Les coteaux de l’Hymette, l’isthme d’Éphyre, le Ténare, sont en commun le berceau de mon antique lignée. Heureuses régions, si riches des dons de la terre, plus riches encore des immortels dons du génie ! Là, ma jeunesse studieuse a fait ses premières armes par la conquête de la langue grecque. Transporté plus tard sur le sol latin, étranger au milieu de la société romaine, il m’a fallu, sans guide et avec une peine infinie, travailler à me rendre maître de l’idiome national. Aussi je demande grâce à l’avance pour tout ce qu’un novice peut porter d’atteintes et à l’usage et au goût. Mon sujet est la science des métamorphoses. N’est-ce pas y entrer convenablement, que de transformer d’abord mon langage ? Du reste, tout est grec dans cette fable. Attention, lecteur ! le plaisir est au bout.

Certaines affaires m’appelaient en Thessalie, dont vous saurez que je suis originaire aussi ; car je me glorifie d’une descendance maternelle, dont la souche n’est rien moins que l’illustre Plutarque et son neveu le philosophe Sextus. Je gagnais donc la Thessalie, tantôt gravissant les monts, tantôt plongeant dans les vallées, et foulant tour à tour l’herbe des prairies et les sillons des guérets. Je montais un cheval du pays, au poil blanc sans tache ; et, comme la pauvre bête était rendue, que je n’étais pas las moi-même de me tenir en selle, je mis un moment pied à terre pour me dégourdir en marchant.

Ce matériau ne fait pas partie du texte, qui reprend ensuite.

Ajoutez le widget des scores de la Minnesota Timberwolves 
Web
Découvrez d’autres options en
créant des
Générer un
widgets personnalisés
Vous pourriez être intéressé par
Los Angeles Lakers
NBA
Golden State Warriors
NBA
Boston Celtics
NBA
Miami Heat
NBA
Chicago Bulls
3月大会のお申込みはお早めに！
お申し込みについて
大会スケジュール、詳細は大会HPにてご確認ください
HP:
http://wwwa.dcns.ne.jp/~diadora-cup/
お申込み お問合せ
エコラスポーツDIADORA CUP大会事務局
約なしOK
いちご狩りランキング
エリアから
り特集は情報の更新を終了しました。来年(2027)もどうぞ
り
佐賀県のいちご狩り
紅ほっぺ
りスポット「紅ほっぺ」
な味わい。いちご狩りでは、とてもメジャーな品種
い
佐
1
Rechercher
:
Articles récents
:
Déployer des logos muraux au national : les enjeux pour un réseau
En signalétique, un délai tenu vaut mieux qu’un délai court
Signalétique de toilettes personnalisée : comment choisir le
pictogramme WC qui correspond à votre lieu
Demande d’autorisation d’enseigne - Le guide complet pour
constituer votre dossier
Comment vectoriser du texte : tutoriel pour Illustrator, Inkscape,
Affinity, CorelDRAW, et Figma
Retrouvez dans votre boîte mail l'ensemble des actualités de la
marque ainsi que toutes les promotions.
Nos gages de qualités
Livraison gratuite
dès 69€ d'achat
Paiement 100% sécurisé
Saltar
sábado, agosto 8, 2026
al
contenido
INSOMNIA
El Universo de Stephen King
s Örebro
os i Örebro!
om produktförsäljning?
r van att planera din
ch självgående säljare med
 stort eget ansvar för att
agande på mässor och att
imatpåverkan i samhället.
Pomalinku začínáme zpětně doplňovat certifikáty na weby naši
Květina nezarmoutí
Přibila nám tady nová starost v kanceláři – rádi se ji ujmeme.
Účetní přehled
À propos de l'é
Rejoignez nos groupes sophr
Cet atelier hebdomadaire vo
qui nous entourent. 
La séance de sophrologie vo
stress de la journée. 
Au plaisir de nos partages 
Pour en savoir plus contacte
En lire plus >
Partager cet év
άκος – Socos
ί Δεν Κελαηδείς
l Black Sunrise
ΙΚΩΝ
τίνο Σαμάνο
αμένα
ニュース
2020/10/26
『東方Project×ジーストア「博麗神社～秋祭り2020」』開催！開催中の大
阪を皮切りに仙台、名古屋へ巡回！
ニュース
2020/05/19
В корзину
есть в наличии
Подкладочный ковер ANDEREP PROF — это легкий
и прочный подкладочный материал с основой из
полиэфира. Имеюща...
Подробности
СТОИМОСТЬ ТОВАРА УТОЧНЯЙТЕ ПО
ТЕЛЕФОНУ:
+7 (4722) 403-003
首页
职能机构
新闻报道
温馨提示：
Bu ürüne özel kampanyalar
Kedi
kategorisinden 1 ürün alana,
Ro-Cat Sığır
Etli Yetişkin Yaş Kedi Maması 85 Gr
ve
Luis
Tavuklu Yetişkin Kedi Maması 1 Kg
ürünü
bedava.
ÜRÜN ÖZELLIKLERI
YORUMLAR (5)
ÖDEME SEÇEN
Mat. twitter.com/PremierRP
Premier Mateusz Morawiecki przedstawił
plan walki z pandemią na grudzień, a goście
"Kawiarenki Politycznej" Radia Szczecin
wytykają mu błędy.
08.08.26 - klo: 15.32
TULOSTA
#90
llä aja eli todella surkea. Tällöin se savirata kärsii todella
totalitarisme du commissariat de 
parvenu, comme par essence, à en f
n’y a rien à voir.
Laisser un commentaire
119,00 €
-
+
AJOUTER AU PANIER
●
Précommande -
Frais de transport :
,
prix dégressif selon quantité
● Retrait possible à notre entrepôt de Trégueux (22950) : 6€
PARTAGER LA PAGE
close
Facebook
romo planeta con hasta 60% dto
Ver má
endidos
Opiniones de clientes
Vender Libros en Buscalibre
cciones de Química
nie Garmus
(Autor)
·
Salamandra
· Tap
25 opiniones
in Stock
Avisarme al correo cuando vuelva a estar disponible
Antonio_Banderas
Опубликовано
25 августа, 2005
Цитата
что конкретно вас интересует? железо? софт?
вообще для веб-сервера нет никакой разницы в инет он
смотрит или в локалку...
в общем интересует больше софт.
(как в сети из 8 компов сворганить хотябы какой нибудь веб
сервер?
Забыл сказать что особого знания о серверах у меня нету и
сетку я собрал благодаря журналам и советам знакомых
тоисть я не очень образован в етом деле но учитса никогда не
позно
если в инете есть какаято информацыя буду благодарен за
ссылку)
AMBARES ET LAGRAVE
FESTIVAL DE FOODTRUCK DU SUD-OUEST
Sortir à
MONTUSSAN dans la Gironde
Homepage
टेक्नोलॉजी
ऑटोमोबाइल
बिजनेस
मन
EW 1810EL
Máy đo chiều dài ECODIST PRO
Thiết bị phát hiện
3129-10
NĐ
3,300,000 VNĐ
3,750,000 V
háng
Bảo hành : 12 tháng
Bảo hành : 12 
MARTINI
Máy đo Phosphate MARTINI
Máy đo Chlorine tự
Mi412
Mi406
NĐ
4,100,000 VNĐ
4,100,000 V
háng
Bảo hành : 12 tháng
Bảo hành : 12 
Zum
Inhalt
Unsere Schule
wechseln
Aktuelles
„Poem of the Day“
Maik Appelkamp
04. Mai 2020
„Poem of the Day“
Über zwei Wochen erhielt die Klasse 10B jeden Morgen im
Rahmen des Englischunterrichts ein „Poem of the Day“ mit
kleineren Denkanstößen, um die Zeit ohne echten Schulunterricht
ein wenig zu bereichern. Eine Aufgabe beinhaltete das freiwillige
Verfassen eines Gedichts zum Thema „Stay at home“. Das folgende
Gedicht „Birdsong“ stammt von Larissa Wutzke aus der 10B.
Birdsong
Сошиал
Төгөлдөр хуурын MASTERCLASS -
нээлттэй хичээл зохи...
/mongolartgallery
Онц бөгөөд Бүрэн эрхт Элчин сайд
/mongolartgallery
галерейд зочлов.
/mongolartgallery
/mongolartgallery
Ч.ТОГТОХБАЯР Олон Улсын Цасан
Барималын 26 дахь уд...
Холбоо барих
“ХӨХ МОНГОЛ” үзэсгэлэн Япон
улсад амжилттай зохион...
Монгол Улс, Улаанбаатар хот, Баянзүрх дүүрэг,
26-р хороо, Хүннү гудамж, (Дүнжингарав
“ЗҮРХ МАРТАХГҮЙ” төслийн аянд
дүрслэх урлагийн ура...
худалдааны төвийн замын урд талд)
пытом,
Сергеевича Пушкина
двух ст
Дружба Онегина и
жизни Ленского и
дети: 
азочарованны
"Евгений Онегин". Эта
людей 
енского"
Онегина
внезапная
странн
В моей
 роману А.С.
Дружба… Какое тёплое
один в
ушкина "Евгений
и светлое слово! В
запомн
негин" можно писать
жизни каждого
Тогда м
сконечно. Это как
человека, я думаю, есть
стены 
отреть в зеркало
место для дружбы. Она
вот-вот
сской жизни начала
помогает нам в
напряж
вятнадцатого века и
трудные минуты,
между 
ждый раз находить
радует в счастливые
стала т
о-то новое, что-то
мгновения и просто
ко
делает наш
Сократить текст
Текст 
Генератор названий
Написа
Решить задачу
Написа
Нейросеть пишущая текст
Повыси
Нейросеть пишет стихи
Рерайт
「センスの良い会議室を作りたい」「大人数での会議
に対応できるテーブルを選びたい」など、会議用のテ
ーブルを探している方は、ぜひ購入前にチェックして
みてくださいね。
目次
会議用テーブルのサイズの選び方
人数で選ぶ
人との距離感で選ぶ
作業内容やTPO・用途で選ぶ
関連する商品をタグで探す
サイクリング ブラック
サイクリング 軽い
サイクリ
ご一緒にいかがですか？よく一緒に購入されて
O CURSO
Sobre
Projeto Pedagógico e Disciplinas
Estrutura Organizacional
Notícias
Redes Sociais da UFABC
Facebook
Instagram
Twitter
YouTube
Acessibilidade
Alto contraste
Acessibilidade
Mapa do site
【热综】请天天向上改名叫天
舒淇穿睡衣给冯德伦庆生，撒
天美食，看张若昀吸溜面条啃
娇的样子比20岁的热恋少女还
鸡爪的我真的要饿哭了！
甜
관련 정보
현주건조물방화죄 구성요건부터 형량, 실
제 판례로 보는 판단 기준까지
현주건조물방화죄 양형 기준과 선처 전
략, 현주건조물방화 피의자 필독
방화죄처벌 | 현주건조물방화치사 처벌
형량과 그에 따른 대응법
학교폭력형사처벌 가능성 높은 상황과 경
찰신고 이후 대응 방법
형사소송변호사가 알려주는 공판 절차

Je commence par bouchonner soigneusement mon cheval avec une poignée de feuilles, pour étancher la sueur qui le couvrait. Je lui passe et repasse la main sur les oreilles ; je le débride. Puis je le mets au petit pas, pour lui procurer le soulagement ordinaire, l’évacuation d’un liquide superflu. Or, tandis qu’allongeant le cou et se tordant la bouche, mon coursier prélève, chemin faisant, son déjeuner sur les prés de droite et de gauche, insensiblement je me trouve en tiers avec deux compagnons de route qui, d’abord, avaient eu quelque avance sur moi. Prêtant l’oreille à leurs discours, j’entendis l’un d’eux s’écrier avec un éclat de rire : Allons donc ! trêve de balivernes ! assez de ces contes absurdes ! À ce propos, moi, toujours affamé de ce qui est nouveau : Faites-moi part de votre entretien, leur dis-je. Sans être curieux, j’aime à tout savoir, ou à peu près. Voici une côte assez rude ; l’intérêt du récit va nous en faciliter la montée.